Und F-Droid ist nicht über jede Kritik erhaben. Zu den Debatten um Signierschlüssel, Reaktionszeiten bei Sicherheitslücken und den Streit mit einzelnen Projekten haben wir einen eigenen Beitrag: F-Droid Sicherheitsbedenken und aktuelle Probleme.

Was ihr tun könnt

  • Installiert F-Droid Basic statt des klassischen Clients, wenn ihr Android 13 oder neuer nutzt und auf das Teilen in der Nähe verzichten könnt – unbeaufsichtigte Updates ohne Root sind den Wechsel wert.
  • Schaut euch bei jeder App die Anti-Features an, bevor ihr sie installiert. Sie stehen auf der Detailseite und sind die ehrlichste Beschreibung, die ihr in einem App Store bekommt.
  • Tragt die Repositories der Projekte ein, die euch wichtig sind. Ihr bekommt Updates schneller und hängt nicht an einer einzigen Quelle.
  • Prüft bei Apps, die ihr auch aus dem Play Store kennt, ob F-Droid sie als reproduzierbaren Build mit Entwicklersignatur führt. Dann könnt ihr die Bezugsquelle wechseln, ohne Daten zu verlieren.
  • Lest den offenen Brief auf keepandroidopen.org und unterstützt die Projekte, die ihr über F-Droid bezieht – mit Spenden, Fehlerberichten oder Übersetzungen. Ein Katalog ist nur so lebendig wie die Projekte darin.

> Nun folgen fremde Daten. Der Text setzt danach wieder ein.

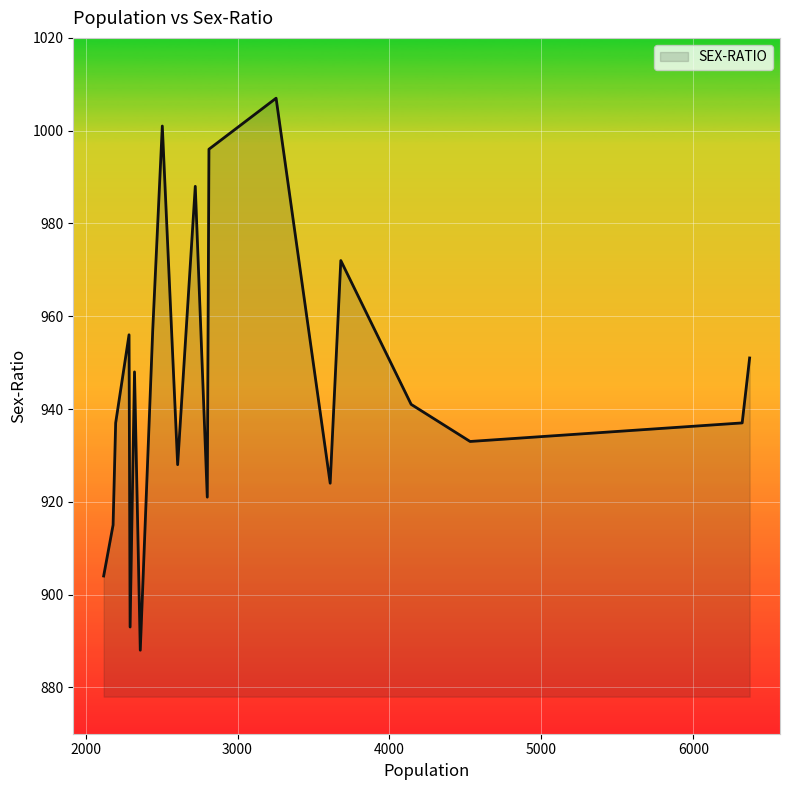

What is the difference between the maximum and minimum values?

119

Fazit: F-Droid ist kein Nischenladen, sondern die letzte offene Verteilkette

F-Droid war lange ein Angebot für Überzeugte: quelloffen, werbefrei, ein bisschen sperrig. Diese Beschreibung greift 2026 zu kurz. Solange Apps ohne Registrierung bei einem einzelnen Konzern verteilt werden können, gibt es auf Android überhaupt eine Alternative. Fällt diese Möglichkeit weg, ist es egal, wie gut ein alternativer Store gebaut ist – er hat dann nichts mehr zu verteilen.

Deshalb ist F-Droid installieren heute keine Geschmacksfrage mehr. Es ist die praktischste Art, den Unterschied zwischen einem offenen und einem genehmigungspflichtigen Betriebssystem selbst zu erleben – und der Aufwand dafür beträgt einen Download.